> [PROBLEM]: Repeat the data. Keep each line identical.

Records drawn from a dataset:
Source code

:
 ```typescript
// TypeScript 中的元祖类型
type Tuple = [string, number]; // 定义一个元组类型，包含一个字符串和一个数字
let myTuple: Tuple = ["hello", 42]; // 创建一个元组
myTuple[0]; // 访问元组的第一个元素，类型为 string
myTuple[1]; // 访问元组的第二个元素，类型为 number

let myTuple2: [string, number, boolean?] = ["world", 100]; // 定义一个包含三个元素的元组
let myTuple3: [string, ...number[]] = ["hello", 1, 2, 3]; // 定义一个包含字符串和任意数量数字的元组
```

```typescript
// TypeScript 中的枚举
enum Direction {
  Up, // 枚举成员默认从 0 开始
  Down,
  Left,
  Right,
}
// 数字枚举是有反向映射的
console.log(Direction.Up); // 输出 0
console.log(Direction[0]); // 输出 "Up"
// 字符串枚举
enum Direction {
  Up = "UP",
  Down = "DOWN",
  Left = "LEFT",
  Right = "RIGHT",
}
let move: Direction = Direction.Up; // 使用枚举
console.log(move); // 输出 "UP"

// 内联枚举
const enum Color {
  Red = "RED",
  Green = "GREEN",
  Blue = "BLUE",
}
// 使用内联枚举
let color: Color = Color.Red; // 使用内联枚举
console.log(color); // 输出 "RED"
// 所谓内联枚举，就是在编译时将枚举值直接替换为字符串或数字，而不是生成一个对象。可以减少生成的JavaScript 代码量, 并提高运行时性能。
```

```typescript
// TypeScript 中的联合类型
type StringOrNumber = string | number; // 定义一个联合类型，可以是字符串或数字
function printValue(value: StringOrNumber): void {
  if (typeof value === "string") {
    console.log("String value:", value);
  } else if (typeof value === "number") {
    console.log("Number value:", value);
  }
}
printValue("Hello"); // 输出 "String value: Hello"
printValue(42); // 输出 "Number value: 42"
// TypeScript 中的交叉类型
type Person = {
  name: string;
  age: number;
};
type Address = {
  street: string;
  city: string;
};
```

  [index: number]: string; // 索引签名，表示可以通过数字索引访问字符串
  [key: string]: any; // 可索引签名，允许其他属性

> [SOLUTION FOR THIS PROBLEM]:
Source code

:
 ```typescript
// TypeScript 中的元祖类型
type Tuple = [string, number]; // 定义一个元组类型，包含一个字符串和一个数字
let myTuple: Tuple = ["hello", 42]; // 创建一个元组
myTuple[0]; // 访问元组的第一个元素，类型为 string
myTuple[1]; // 访问元组的第二个元素，类型为 number

let myTuple2: [string, number, boolean?] = ["world", 100]; // 定义一个包含三个元素的元组
let myTuple3: [string, ...number[]] = ["hello", 1, 2, 3]; // 定义一个包含字符串和任意数量数字的元组
```

```typescript
// TypeScript 中的枚举
enum Direction {
  Up, // 枚举成员默认从 0 开始
  Down,
  Left,
  Right,
}
// 数字枚举是有反向映射的
console.log(Direction.Up); // 输出 0
console.log(Direction[0]); // 输出 "Up"
// 字符串枚举
enum Direction {
  Up = "UP",
  Down = "DOWN",
  Left = "LEFT",
  Right = "RIGHT",
}
let move: Direction = Direction.Up; // 使用枚举
console.log(move); // 输出 "UP"

// 内联枚举
const enum Color {
  Red = "RED",
  Green = "GREEN",
  Blue = "BLUE",
}
// 使用内联枚举
let color: Color = Color.Red; // 使用内联枚举
console.log(color); // 输出 "RED"
// 所谓内联枚举，就是在编译时将枚举值直接替换为字符串或数字，而不是生成一个对象。可以减少生成的JavaScript 代码量, 并提高运行时性能。
```

```typescript
// TypeScript 中的联合类型
type StringOrNumber = string | number; // 定义一个联合类型，可以是字符串或数字
function printValue(value: StringOrNumber): void {
  if (typeof value === "string") {
    console.log("String value:", value);
  } else if (typeof value === "number") {
    console.log("Number value:", value);
  }
}
printValue("Hello"); // 输出 "String value: Hello"
printValue(42); // 输出 "Number value: 42"
// TypeScript 中的交叉类型
type Person = {
  name: string;
  age: number;
};
type Address = {
  street: string;
  city: string;
};
```

  [index: number]: string; // 索引签名，表示可以通过数字索引访问字符串
  [key: string]: any; // 可索引签名，允许其他属性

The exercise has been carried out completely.